*** EXTRACT PROVIDED ***
I’m thrilled with the progress, and have been sewing with her. VS machines do NOT like free motion work. At all. but she makes beautiful stitches quietly and smoothly.
January 15, 2014 - 12:00 pm
Another treadle machine followed me home. I couldn’t help it. She’s beautiful, and her cabinet is probably the nicest piece of furniture in the house. Beauty pics later; this is sort of a drive-by post. For now I’ll post the craigslist photos:
I have a lot of work ahead of me to fully restore this machine. She’s in by far the worst shape of the machines I’ve acquired so far, but oh, my. This machine is a whole nuther level of engineering up from the Singers. Wow.
Everything is lubed up and moving freely now, so I can start evaluating. The only thing stuck is the throat plate screw, which I worked around for lubrication purposes. I doused it liberally with WD-40 and I’m hoping that will remind it what the purpose of a screw is.
With just a little oil on its ball bearings the treadle spins 50 times from one kick before reversing directions, and then will sit there oscillating indefinitely. 50. My other irons go about 12, and I thought that was nice. I’m used to the momentum of spinning wheels, not these monster iron things.
*** End of EXTRACT PROVIDED ***
*** DATA SECTION ***
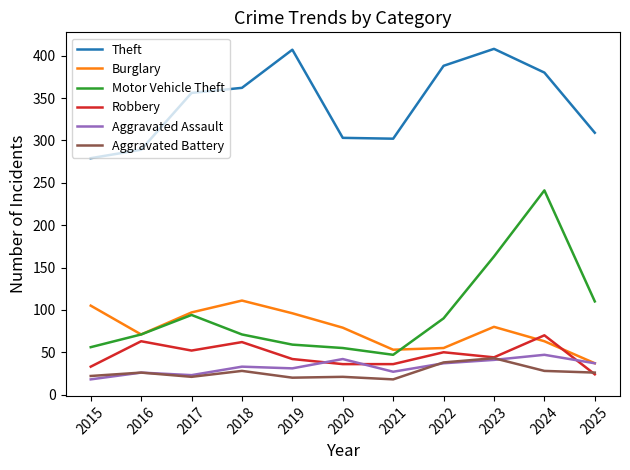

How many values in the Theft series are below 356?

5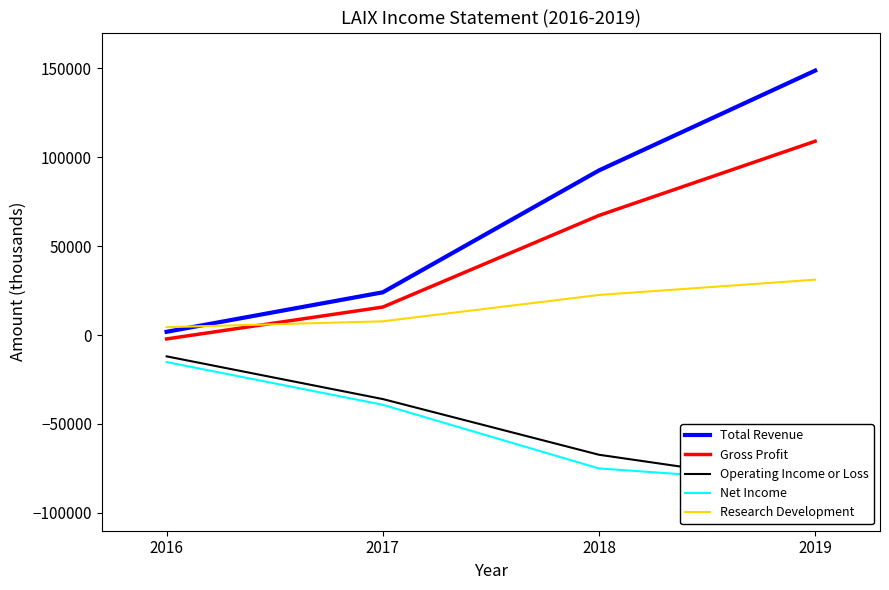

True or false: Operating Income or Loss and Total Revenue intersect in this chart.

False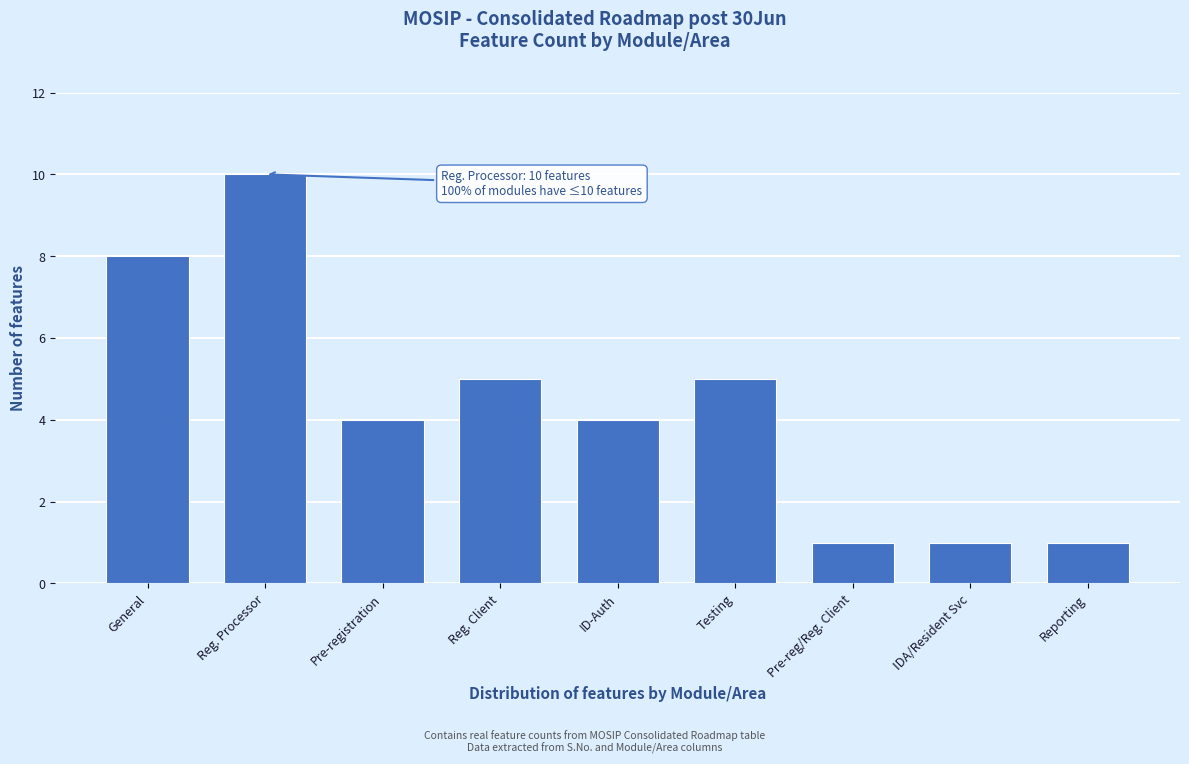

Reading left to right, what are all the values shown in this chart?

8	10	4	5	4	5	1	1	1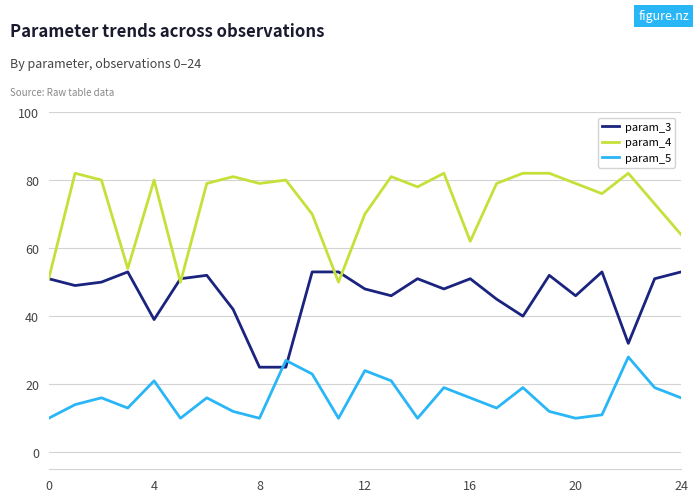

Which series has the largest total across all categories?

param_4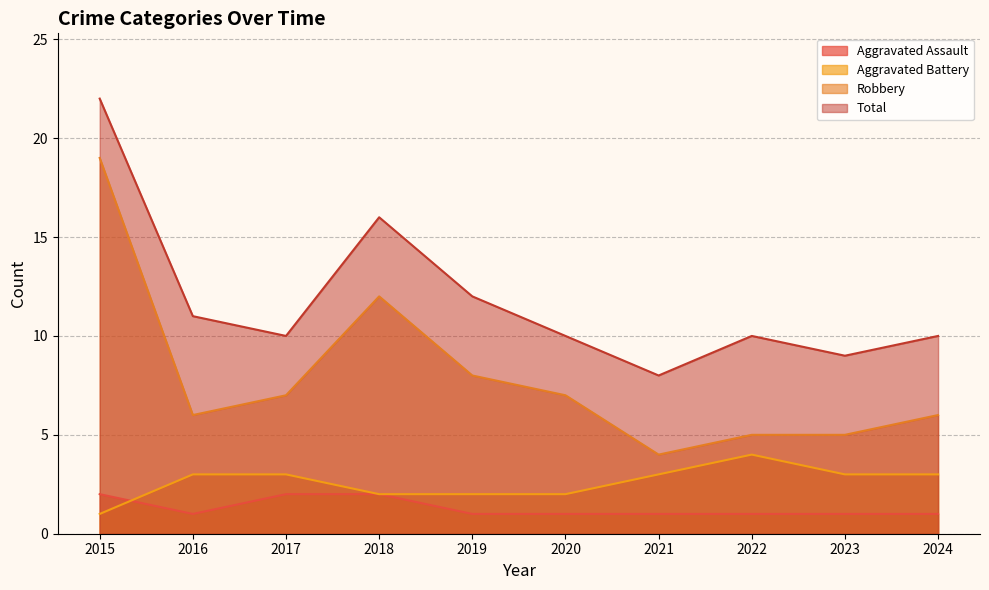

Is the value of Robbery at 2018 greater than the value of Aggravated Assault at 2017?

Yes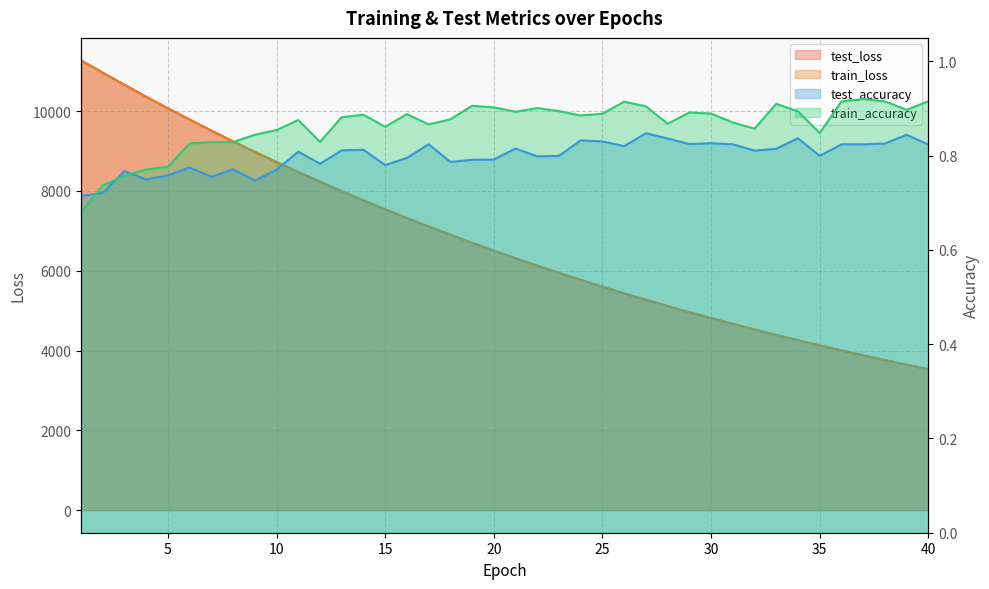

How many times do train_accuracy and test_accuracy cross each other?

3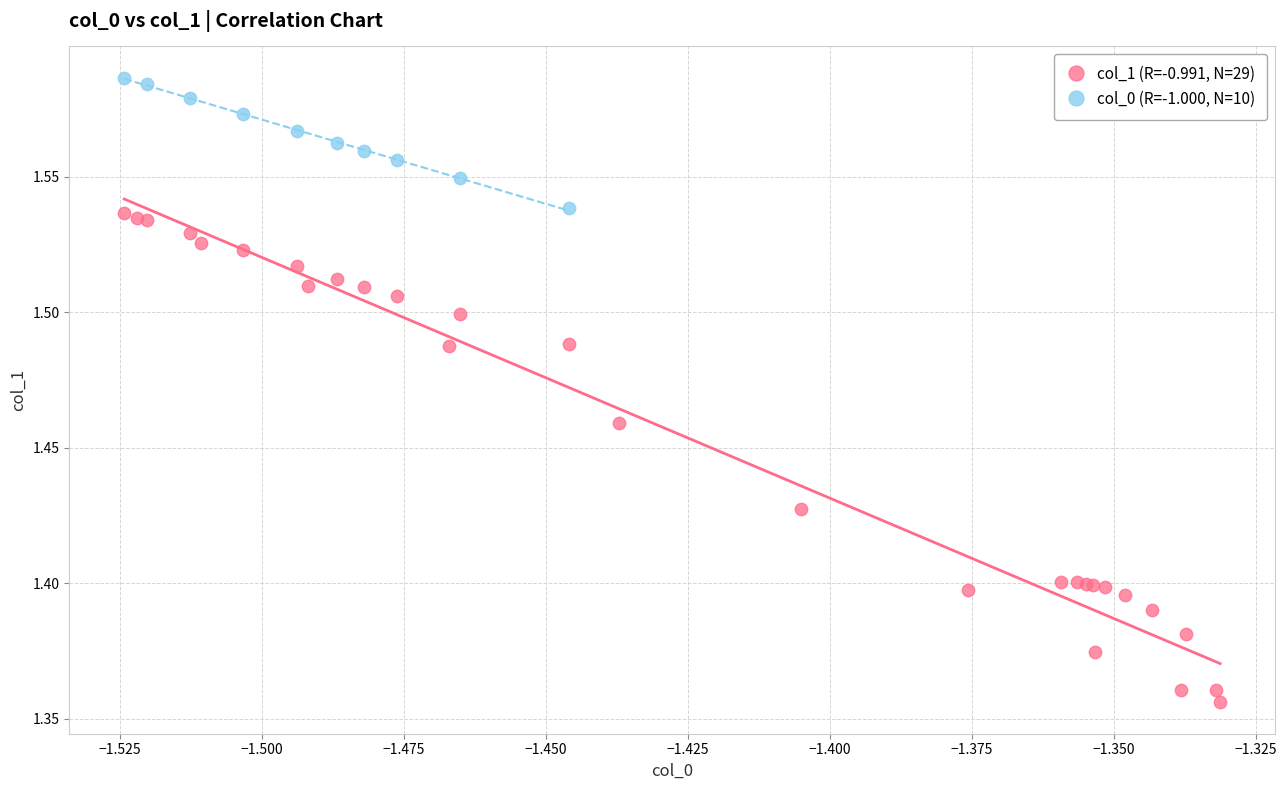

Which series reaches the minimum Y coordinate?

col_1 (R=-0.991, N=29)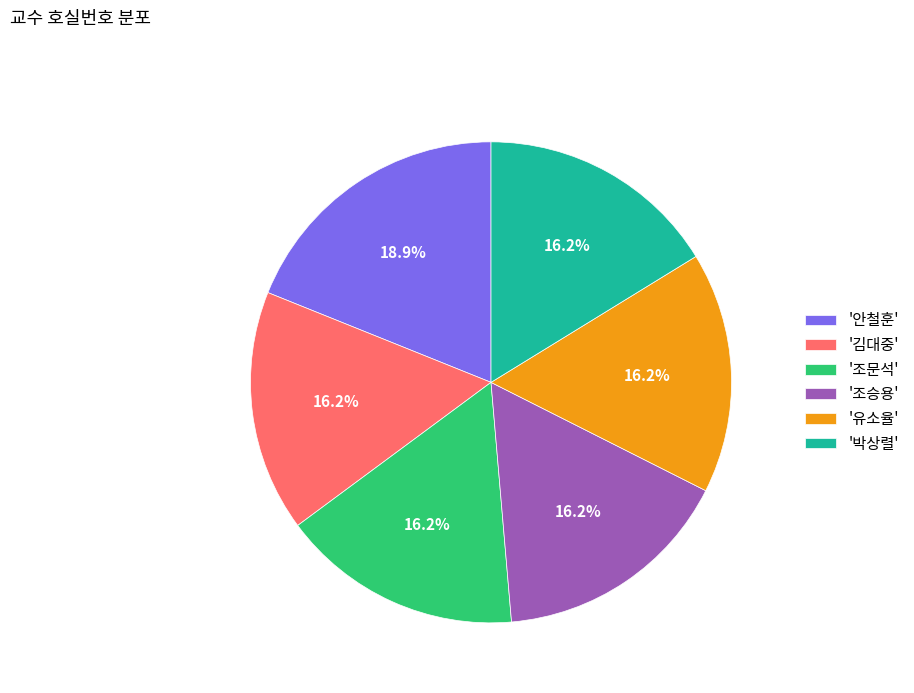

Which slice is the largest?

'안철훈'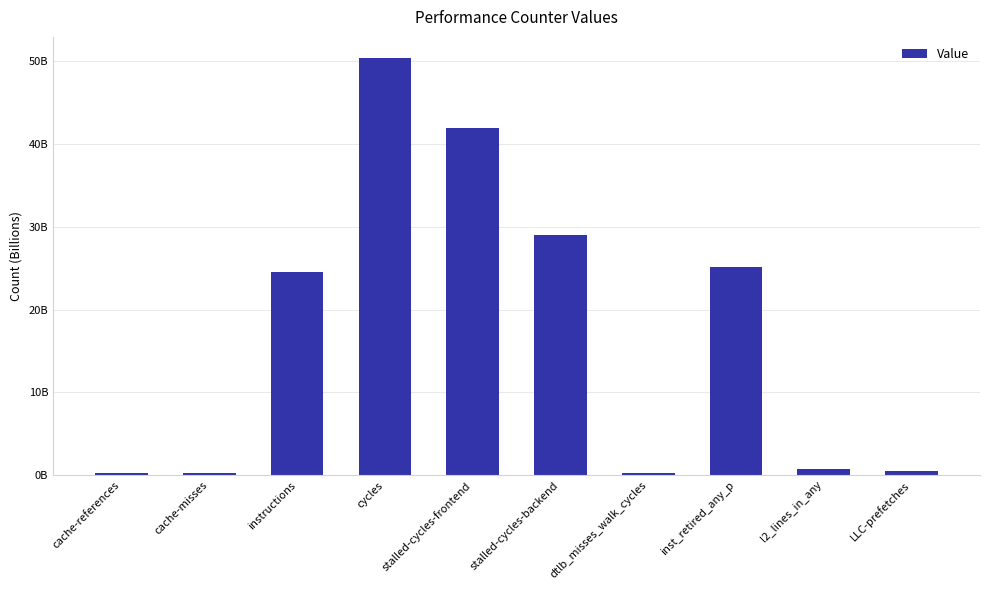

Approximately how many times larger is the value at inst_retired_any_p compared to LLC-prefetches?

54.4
*** End of DATA SECTION ***
## EXERCISES TO COMPLETE
(a) Give again the passage of the treadle machine post that begins at the words "I’m thrilled with" and stops after the words "quietly and smoothly.".
(b) Proceed with the treadle machine post, picking up after its last sentence.
The listing is separate from the treadle machine text.

## ANSWERS BY ITEM
(a)
I’m thrilled with the progress, and have been sewing with her. VS machines do NOT like free motion work. At all. but she makes beautiful stitches quietly and smoothly.

(b)
Which, by the way, I have the bruise to prove. I was working on the drive band and pinched my thumb in the works. OW.
On the machine side of the engineering, I’m impressed by how finely pitched all the adjustment screws are. No need to turn the knobs 1/10th of a turn on this beauty. A full turn will barely make a perceptible difference in tension settings. The machine will also go a sizable number of stitches with one spin of the hand wheel. I didn’t count, but at least a dozen. Will C. Free appears to have been a big fan of ball bearings. All the major junction points have bearings that let the machine just glide. Quietly. Check out this YouTube video:
It’s even better in person.
There is a lot of corrosion and some pitting on the formerly shiny parts, and I haven’t gotten all the dead spiders out of the cabinet yet, but not too much rust all things considered. All of the functional parts are brightening up now that they’re moving.
And she makes stitches:
Pretty stitches, once I frobbed the shuttle a bit so the top thread could glide past without catching things got much nicer. Things are a bit lumpy in the background, but that last line of stitching is perfect. Flawless. Just what I would expect from this level of engineering.
I also noticed the stitch quality seemed to improve when I pushed the bobbin winder into play enough to tighten the drive band up, which doesn’t make a great deal of sense to me. And two footed treadling was definitely better; I can’t keep my treading smooth when I one-foot this beast.
I’m naming her Charlotte after my granny, who got me started with textiles. She had me knitting and sewing at 4, though even she couldn’t teach me to crochet. 🙂 Granny always appreciated the finest things in life. She lived modestly, but well. I believe she would have liked this machine.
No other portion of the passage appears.